Son muchos los escritores que en nuestro país incursionaron en sus vetas, desde los que Benigno Espinosa Calderón clasifica en torno a lo que denomina “la fábula insurgente mexicana”, la cual incluye ejemplos tan significativos como los del bachiller José Ignacio Basurto y el doctor Ignacio Fernández de Córdova, a más del imprescindible José Joaquín Fernández de Lizardi; ya avanzado el siglo XIX, José Rosas Moreno y José Tomás de Cuéllar se añadirán a esta lista, en tanto que en la centuria siguiente Augusto Monterroso representa una presencia importante. Pedro Ángel Palou se inspira en las fábulas para reunir una colección de relatos satíricos en su libro Amores enormes, que incluye las peripecias de un búfalo yucateco con una cabeza doblemente grande: la propia de su especie y la del estereotipo atribuido a los moradores de este suelo peninsular. Como predecesores suyos, algo de Torri y de Arreola circunda también esta atmósfera.
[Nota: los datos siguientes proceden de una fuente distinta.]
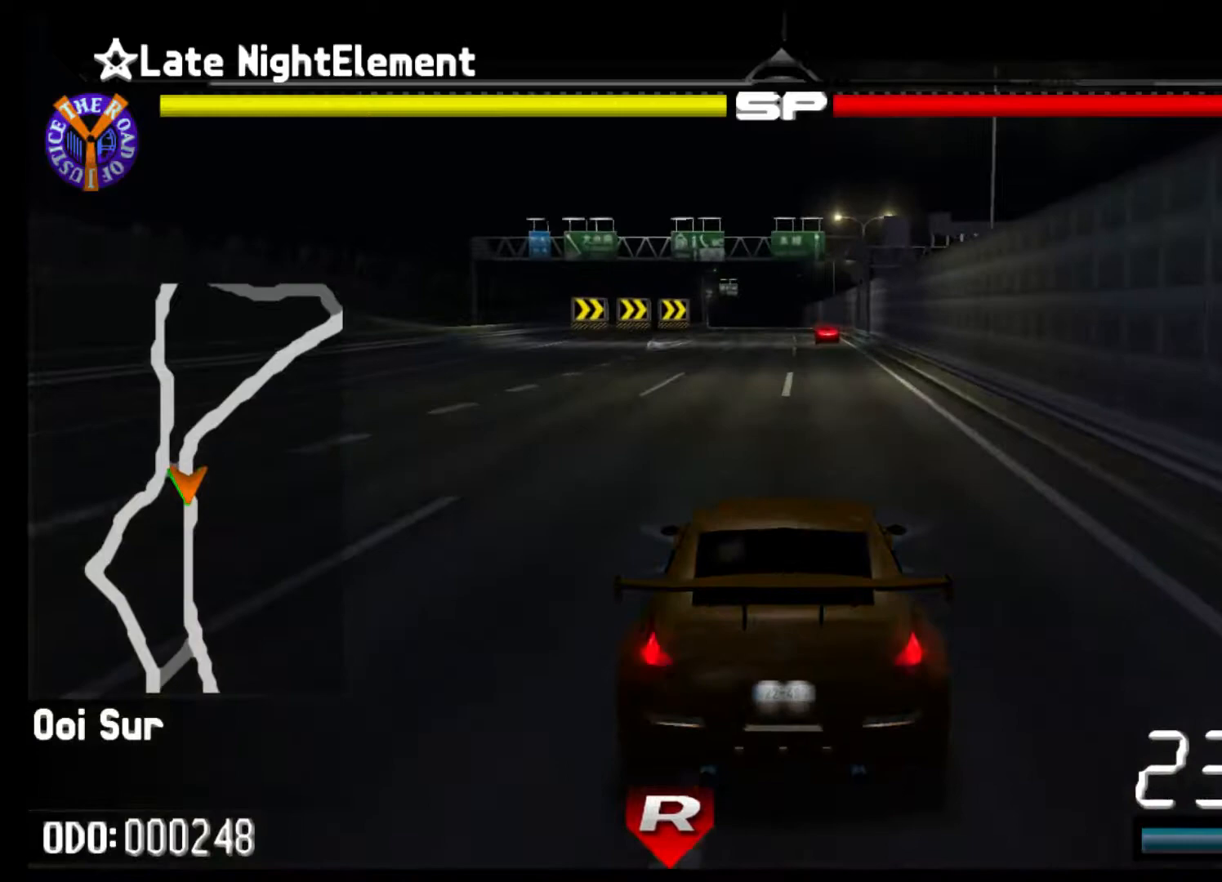
{"buttons": ["R2"], "left_stick": "left", "events": [[500, "left_stick", "left"]]}
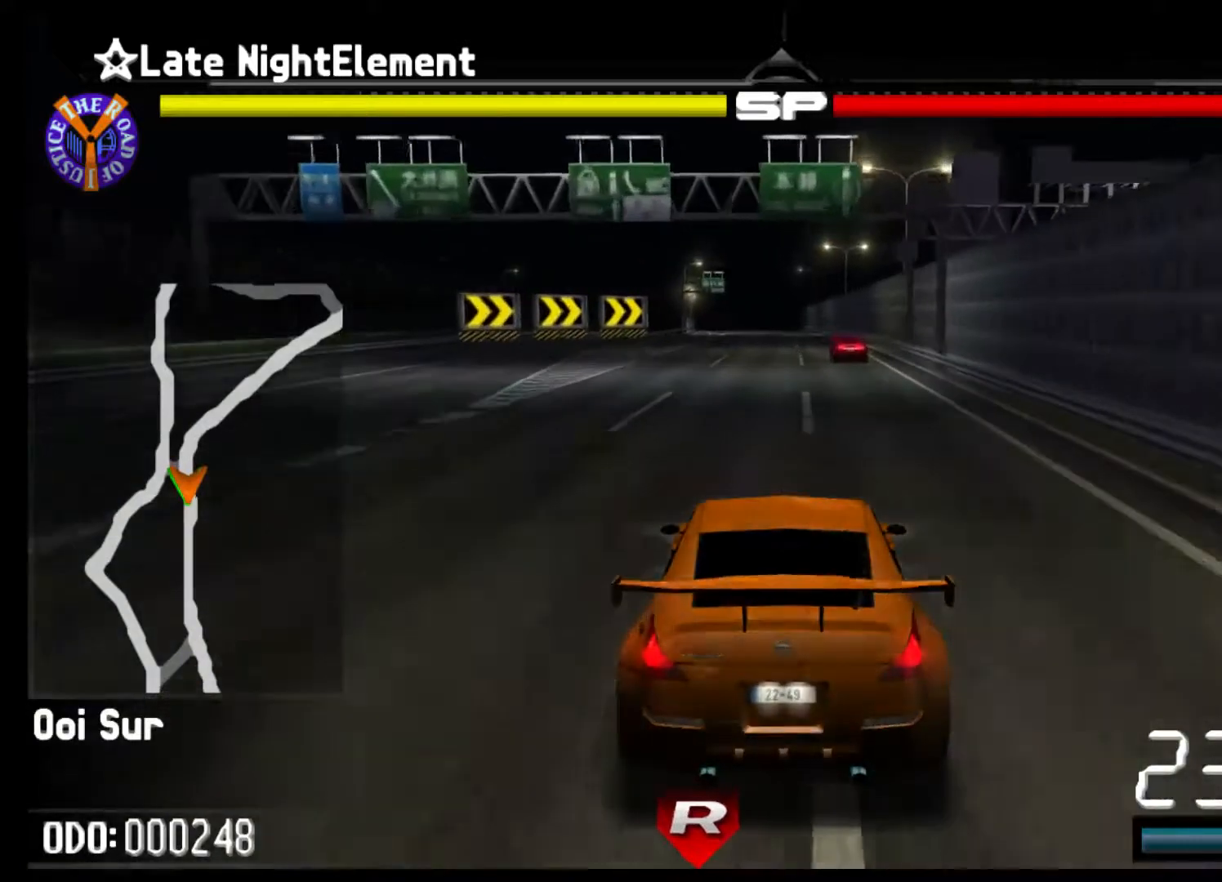
{"buttons": ["R2"], "left_stick": "center", "events": [[333, "left_stick", "center"]]}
En Yucatán, como en otras entidades federativas, la fábula movió la pluma de varios escritores. Quien logró una producción abundante de esta clase de textos fue el dramaturgo costumbrista José García Montero. Muestras de ella aparecieron en el periódico Biblioteca de Señoritas, en 1868, con un comentario de Crescencio Carrillo y Ancona. Su apego a los esquemas tradicionales, con énfasis en la enseñanza moral, lo volcó a la forma versificada, enfocándose en los seres de la naturaleza.
En otros periódicos yucatecos decimonónicos, como La Sombra de Cepeda de 1887, pueden leerse apólogos como uno de Pablo Peniche, poeta romántico y melancólico que en sus primeros versos dice: “Pobre flor que mueres sola/bajo el fuego/abrasador/del estío que te inmola,/flor sin riego,/tu corola/se está marchitando al Sol.//Burla el rigor del estío/que te agota/sin piedad/y acepta, dulce bien mío,/esta gota de rocío/que tu sed mitigará.” Al final, la flor es mancillada por un insecto inmundo.
Otros medios de prensa reproducían fábulas de autores extranjeros, como las de Campoamor que publicó El Demócrata de Espita en 1888, o bien aparecían otras de carácter anónimo, como la que incorporó a sus páginas El Fígaro en 1898: “Aquí yace un jabalí/a manos de una beldad./¡Muriera de vanidad/si otra vez volviera en sí!/Cazador que por aquí/en busca de fieras vas/vuelve los pasos atrás:/ninguna hallarás con vida,/que ésta murió de la herida/y de envidia las demás.”
También Ricardo Mimenza Castillo incursionó en el género, como lo puso de relieve al versificar “Cigarras y hormigas”, que publicó El Eufrono en 1909. El profesor Santiago Méndez Gil dio a las prensas en 1937 un libreto de teatro escolar, basado en la adaptación de una fábula del escritor salvadoreño León Sigüenza, con el nombre de El tigre y el canario. El campechano Nazario V. Montejo igualmente escribió fábulas como las que figuran en la revista Ah Kin Pech de 1939 y en algunos libros suyos. En la actualidad, jóvenes escritores como Bryan Ulises Aguilar Ortiz realizan en prosa obras de este tipo, con un estilo y un sentido que tienden a revitalizar una forma de expresión escrita que pudiera captar el interés de nuevos públicos, si éstos reconocen sus valores filológicos, representativos de una matriz cultural que sería oportuno conocer a fondo.